Sono rare le città dove praticamente nello stesso momento, sulla meravigliosa piazza principale affacciata sul mare, è possibile vedere quasi contemporaneamente l’attracco di due enormi navi da crociera con migliaia di turisti, un matrimonio di due splendide spose, la processione con il Santissimo per la benedizione del mare con la banda in testa e le previche dietro, una manifestazione di solidarietà ai profughi afghani, il sindaco in pompa magna con consorte alla presentazione della stagione della pallamano, centinaia di avventori vocianti dei vari caffè, le forze di pubblica sicurezza a sirene spiegate, le enormi petroliere in rada e poi infilare la galleria Tergesteo da Piazza della Borsa ed accorgersi che collima perfettamente con l’entrata del teatro lirico e il suo palcoscenico, come fosse la metafora di una meravigliosa città che continuamente sa mettersi in scena con uno sfavillante gusto per il paradosso che nemmeno la fantasia di Fellini avrebbe saputo architettare.

Molti di noi, compreso lo scrivente, a dodici anni non distinguevano la destra dalla sinistra e a stento riuscivano a rivolgere più di un saluto ad un pari età del sesso opposto.

Mozart, invece, girava le corti d’Europa già da qualche anno esibendosi al clavicembalo davanti a vescovi, principi, imperatori e perfino papi.
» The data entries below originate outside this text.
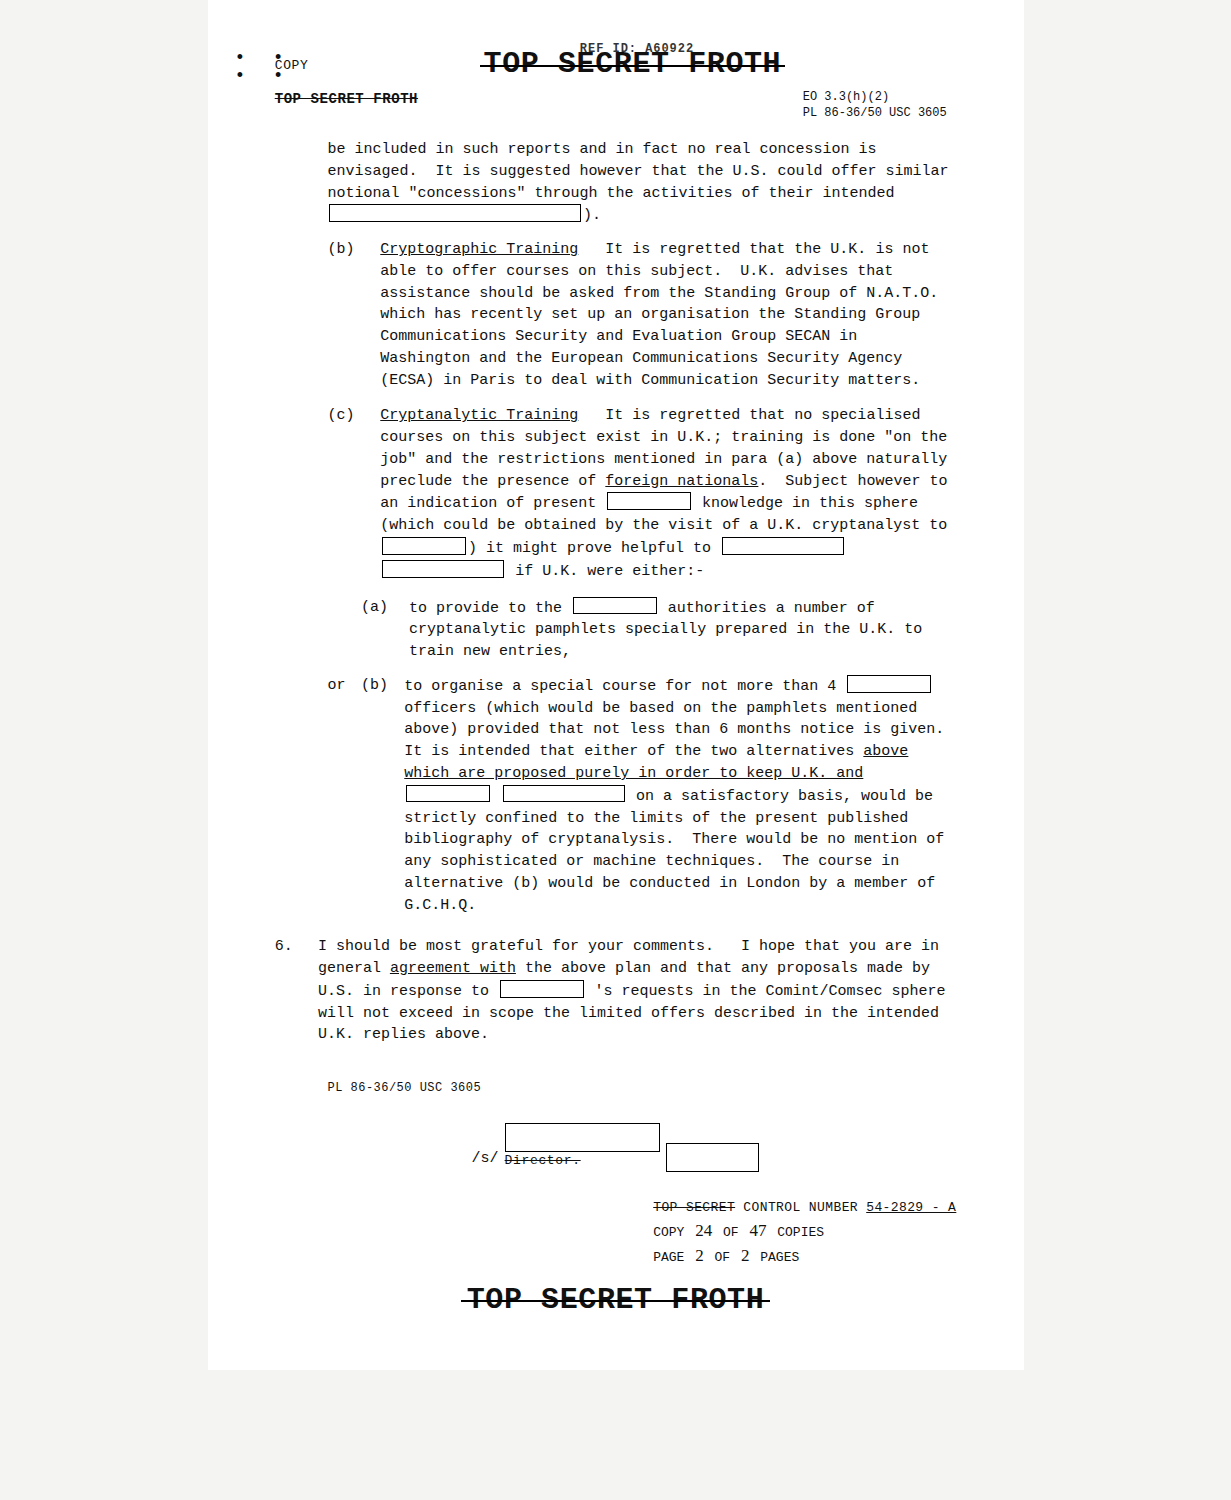• •
• •
COPY
REF ID: A60922
TOP SECRET FROTH
TOP SECRET FROTH
EO 3.3(h)(2)
PL 86-36/50 USC 3605
be included in such reports and in fact no real concession is envisaged. It is suggested however that the U.S. could offer similar notional "concessions" through the activities of their intended ).
(b)
Cryptographic Training It is regretted that the U.K. is not able to offer courses on this subject. U.K. advises that assistance should be asked from the Standing Group of N.A.T.O. which has recently set up an organisation the Standing Group Communications Security and Evaluation Group SECAN in Washington and the European Communications Security Agency (ECSA) in Paris to deal with Communication Security matters.
(c)
Cryptanalytic Training It is regretted that no specialised courses on this subject exist in U.K.; training is done "on the job" and the restrictions mentioned in para (a) above naturally preclude the presence of foreign nationals. Subject however to an indication of present knowledge in this sphere (which could be obtained by the visit of a U.K. cryptanalyst to ) it might prove helpful to if U.K. were either:-
(a)
to provide to the authorities a number of cryptanalytic pamphlets specially prepared in the U.K. to train new entries,
or
(b)
to organise a special course for not more than 4 officers (which would be based on the pamphlets mentioned above) provided that not less than 6 months notice is given. It is intended that either of the two alternatives above which are proposed purely in order to keep U.K. and on a satisfactory basis, would be strictly confined to the limits of the present published bibliography of cryptanalysis. There would be no mention of any sophisticated or machine techniques. The course in alternative (b) would be conducted in London by a member of G.C.H.Q.
6.
I should be most grateful for your comments. I hope that you are in general agreement with the above plan and that any proposals made by U.S. in response to 's requests in the Comint/Comsec sphere will not exceed in scope the limited offers described in the intended U.K. replies above.
PL 86-36/50 USC 3605
/s/
Director.
TOP SECRET CONTROL NUMBER 54-2829 - A
COPY 24 OF 47 COPIES
PAGE 2 OF 2 PAGES
TOP SECRET FROTH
Era un musicista fatto e finito che si apprestava a diventare uno dei compositori più geniali della storia della musica. Già allora capitava che tra la buona nobiltà viennese ci fosse qualcuno che gli commissionasse un’opera.

Tra i primi vi fu Franz Anton Mesmer (1734-1815), bizzarro studioso che per alcuni è l’inventore dell’ipnotismo moderno e che altri considerano un assoluto ciarlatano. Veniva ferocemente criticato anche ai suoi tempi ma aveva una grandissima celebrità e il suo salotto era molto ambito e frequentato, tanto che il primo ottobre 1768, il piccolo Mozart presentò la propria opera giocosa “Bastien und Bastienne”.

Anche se non tutti gli studiosi sono concordi su queste date è certo che la famiglia Mozart continuò a frequentare a lungo casa Mesmer tanto che si ricordano alcuni aneddoti che li riguardano. Il primo fu l’aiuto per un dolore cervicale che Wolfgang chiese all’ipnotista di risolvergli. Questi gli impose le mani e lo curò con la forza di quello che lui chiamava il magnetismo animale. Era, secondo le sue teorie, un fluido che permeava e teneva insieme tutte le cose del cosmo dagli uomini agli astri, cielo e terra uniti; le cosiddette pietre mesmeriche (calamite) ne erano un chiaro esempio e prova.

I disturbi e le malattie sarebbero generati da una cattiva modulazione di questa particolare energia. Mozart se ne ricorderà molti anni dopo inserendo nel finale del primo atto del suo Così fan tutte un divertente siparietto nel quale Despina cura due finti infermi: Despina: “Questo è quel pezzo, di calamita, pietra mesmerica. Ch’ebbe l’origine nell’Alemagna che poi si celebre là in Francia fu…In poch’ore, lo vedrete, per virtù del magnetismo, finirà quel parossismo, torneranno al primo umor.”

Un altro metodo terapeutico di Mesmer, molto più piacevole, era quello di incantare i propri pazienti con il suono dell’armonica a bicchieri nel modello modificato da Benjamin Franklin (Glassarmonica) convinto che gli scompensi del loro naturale magnetismo potessero essere riequilibrati attraverso le vibrazioni emesse da quello strumento. Così scrisse alla moglie Leopold Mozart (12/08/1773) dopo una serata a casa Mesmer: “Sai dunque tu che il sig. Mesmer suona molto bene l’armonica…Egli è l’unico a Vienna ad aver imparato a suonarla…ne ha una molto bella. Il Wolfg l’ha anche già suonata, se solo noi ne avessimo una!” Anche di questo si ricordò Mozart che dedicò delle composizioni proprio a quello strumento (K.356, adagio in do maggiore K. 617 adagio e rondò in do minore per glassarmonica).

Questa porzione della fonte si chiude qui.